• _Job item a_: In the passage on disc test conditions, replace "dwell" with "soak" and write out the part from "3.2.2 ACTUAL RUN" up to and including "in Table 3-8.".

The average difference in temperature readings as given by Table 3-5 was subtracted from the 77.5°C temperature map to create an adjusted 75.5°C temperature map. This map, Table 3-6, is the predicted temperature of every location during the test and was used to determine the placement of the test discs.
It was anticipated that the Millenniata discs might react differently to the environmental conditions than the conventional dye based media. Table 3-7 shows that this was in fact the case.
The Millenniata discs ran on average 4.4°C hotter than the other test discs. This is because the Millenniata discs are less reflective than their dye-based counterparts. They were, therefore, placed in locations predicted to be the coolest by the temperature map.
3.2.2 ACTUAL RUN CONDITIONS
Figure 3-3 shows the individual disc temperatures quickly diverge as the lamps came up to temperature about 5 minutes into the test. It also shows the humidity reach 80% at the start of dwell.
Figure 3-4 below demonstrates the 85% humidity at the end of dwell and the increase in humidity during the temperature ramp for all three test runs. It also shows the 35°C disc temperatures during the settling period.
The disc temperatures during dwell were, like the ramp conditions, close for all three runs. Figure 3-5 demonstrates the constant dwell temperatures seen in the first run. The graphs of the other runs are included in Appendix B.
The average dwell temperatures as well as the humidity and irradiance for all three runs are contained in Table 3-8.
Figure 3-6 below is a graph of average dwell temperatures for several disc locations.

• _Data for this task_:

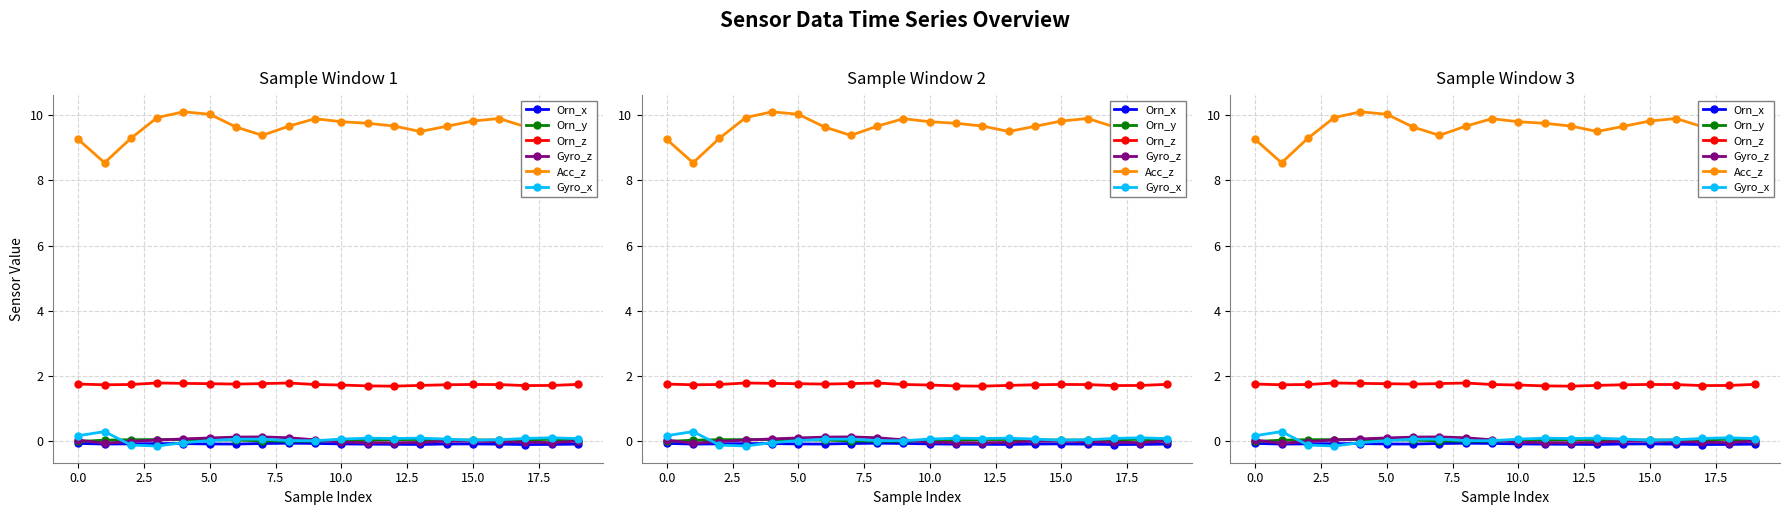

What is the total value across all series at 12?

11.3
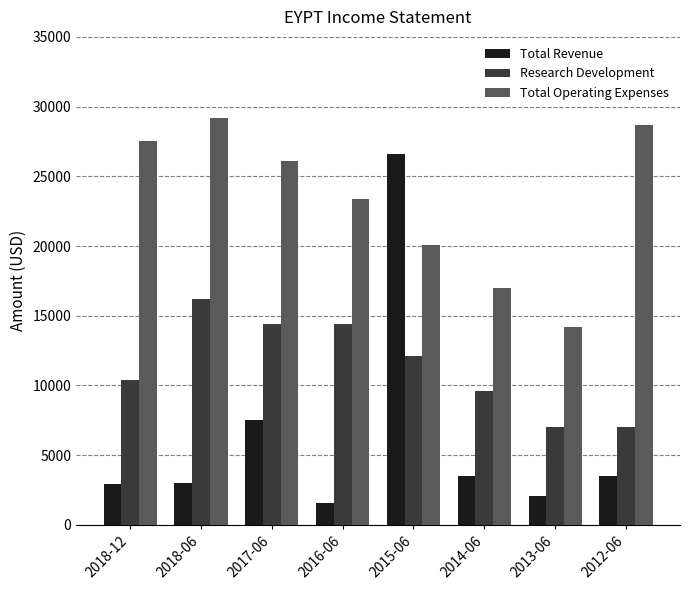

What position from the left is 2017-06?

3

* * *

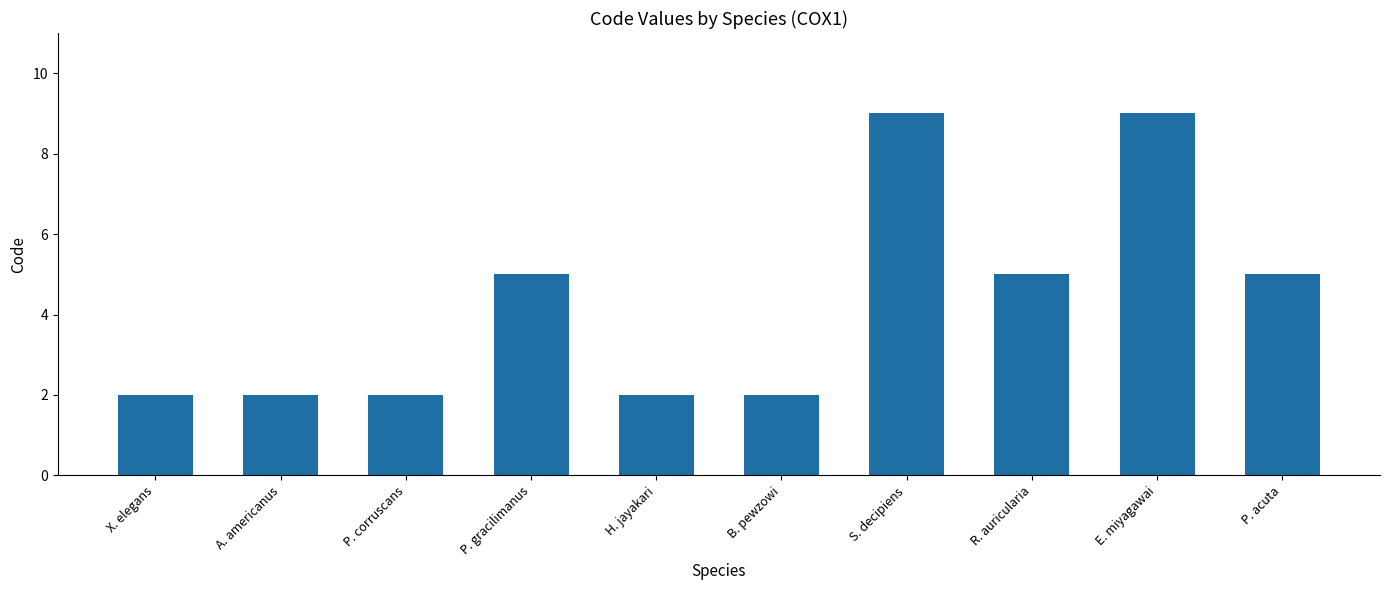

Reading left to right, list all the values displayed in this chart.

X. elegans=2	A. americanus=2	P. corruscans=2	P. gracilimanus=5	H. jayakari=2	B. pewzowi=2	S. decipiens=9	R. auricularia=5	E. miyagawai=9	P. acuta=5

---

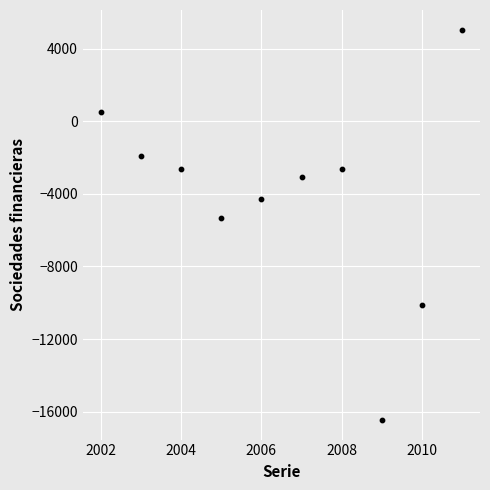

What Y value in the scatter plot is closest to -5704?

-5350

• _Job item b_: Copy the entries word for word from the line with "What is the" up to and including the line with "What position from the left is 2017-06?", omitting the pictures.

• _Answer a_:
3.2.2 ACTUAL RUN CONDITIONS
Figure 3-3 shows the individual disc temperatures quickly diverge as the lamps came up to temperature about 5 minutes into the test. It also shows the humidity reach 80% at the start of soak.
Figure 3-4 below demonstrates the 85% humidity at the end of soak and the increase in humidity during the temperature ramp for all three test runs. It also shows the 35°C disc temperatures during the settling period.
The disc temperatures during soak were, like the ramp conditions, close for all three runs. Figure 3-5 demonstrates the constant soak temperatures seen in the first run. The graphs of the other runs are included in Appendix B.
The average soak temperatures as well as the humidity and irradiance for all three runs are contained in Table 3-8.

• _Answer b_:
What is the total value across all series at 12?

11.3

What position from the left is 2017-06?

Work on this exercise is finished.